Hasbro is pretty much a Disney toy store... Hasbro paid big for the rights to be the official toymaker of Disney franchises Star Wars, Marvel, and Frozen. Now those toys are a huge part of its biz — 27% of Hasbro sales last quarter came from "partner brands." That's corporate-speak for Disney's billion-dollar character franchises, from Elsa to the Skywalkers.

Ride

Lyft is launching a car rental service (it's a tough day for Avis stock)

Lyft or rent? Now, you can sorta do both... Lyft already changed taxis. Yesterday it launched a rental car service starting in LA and SF. As little as $35 a day gets you wheels for a weekend getaway, right through the app. Here's how Lyft is competing with rental OGs like Enterprise and Hertz:

  • Car-to-Car service: Lyft will actually pay for your rides (up to $20 each) to and from the rental car lot.
  • Lower age: You have to be 25 to rent a car in the US (or pay extra) — Lyft is ok with 22-year-olds and up.
  • Tank-friendly: You don't have to give away your firstborn child to fill up your tank. Lyft will top-off your tank post-Napa weekend, charging just the local gas price (no fee).
  • Clean machine: Lyft also has a leg up over car-share startups like Getaround and Turo, since you're not getting someone else's car (and forced to endure their BO).

If it sounds too good to be true, it probably is... With all these perks at low costs, we're guessing this car rental scheme won't be profitable. Long-term, if they successfully snag your loyalty from Avis or Hertz, Lyft can increase prices to turn a profit. That's also the general plan for its core rides business... which is still unprofitable.

Charged

Delta's Investor Day reveals it's really a credit card company

All remaining passengers may now board... It's a pretty un-exclusive group that gets to show up at Delta's Investor Day: Any Delta shareholder. The airline uses the opportunity to humble-brag its most impressive company highlights. Here are some stats investors are proud of:

  • Your legs get less room: Average seats per aircraft jumped from 97 to 127 over the last decade. And probably not just because the planes got bigger.
  • At least the planes are more environmentally efficient: The company emits 11% fewer C02 emissions overall than it did in 2005.

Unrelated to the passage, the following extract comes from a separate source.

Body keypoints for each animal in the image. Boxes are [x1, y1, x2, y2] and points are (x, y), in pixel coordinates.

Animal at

Flight update: Delta is really a credit card company... We couldn't stop staring at slide #24 in the Investor Day deck — Delta's co-branded credit card with American Express is the airline's true profit puppy:

  • 8% of all Amex spending in 2018 was on Delta.
  • That Delta/AmEx card earned Delta $1.4B in 2010 — and a whopping $4B this year.
  • Now the AmEx card is estimated to bring in 35% of Delta's profits.

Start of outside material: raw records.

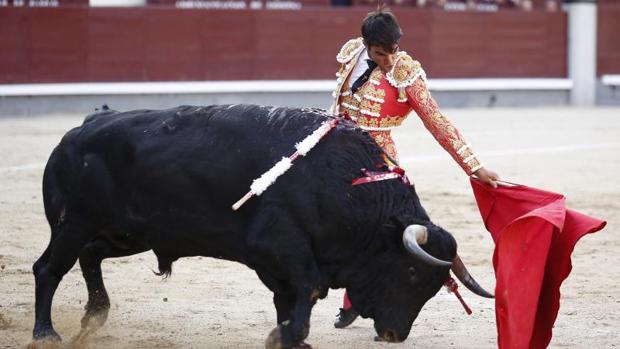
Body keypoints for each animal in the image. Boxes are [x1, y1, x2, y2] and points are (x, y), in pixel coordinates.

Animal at [31, 104, 492, 348]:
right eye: (411, 272)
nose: (396, 334)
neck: (345, 186)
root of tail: (82, 128)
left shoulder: (282, 263)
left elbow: (290, 298)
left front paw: (291, 336)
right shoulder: (278, 246)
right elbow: (309, 289)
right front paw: (286, 336)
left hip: (129, 234)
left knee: (90, 257)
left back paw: (95, 316)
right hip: (72, 225)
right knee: (48, 269)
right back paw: (46, 333)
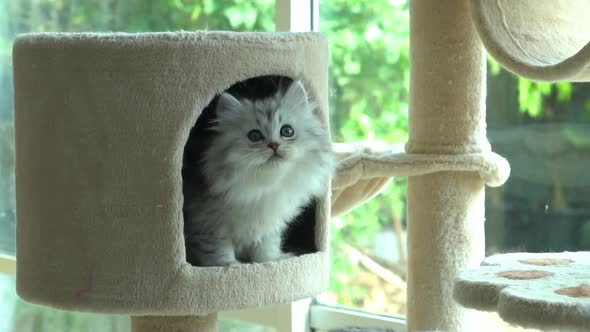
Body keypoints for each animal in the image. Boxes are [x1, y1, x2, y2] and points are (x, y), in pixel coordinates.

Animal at [183, 80, 336, 268]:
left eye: (287, 131)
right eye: (254, 136)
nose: (274, 145)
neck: (265, 186)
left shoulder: (268, 228)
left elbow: (265, 248)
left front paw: (270, 261)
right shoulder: (208, 227)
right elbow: (218, 251)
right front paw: (231, 265)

Delta is a perfect card candidate... because its customers spend lots on it. If you splurge on a few LAX-JFK flights home every year, you'd prefer to use the airline card that's boosting your points situation. Delta owns a big chunk of its close to 200M customers' wallets — and the credit card is where it makes money off them.

What else we’re Snackin’

  • Desserted: Nestle sells its US ice cream biz (including Häagen-Dazs) for a mega-pint-sized $4B
  • Caf-fiend: Pepsi launches a soda-coffee hybrid drink after Coca-Cola's (creatively named) Coke Plus Coffee became a thing
  • Tight Ship: Amazon is shockingly delivering about half its own packages now as it eats away at FedEx and UPS
  • Bon Voyage: Bonobos' founder is leaving Walmart, just 2 years after his khaki-disruptor was acquired by Earth's biggest retailer
  • Ads Speak: Pandora is testing a new type of ad that lets listeners respond to questions (you listen to a pitch about meal kits, then it listens to you)

Friday

  • US retail sales report

Disclosure: Authors of this Snacks own shares of Disney and Amazon.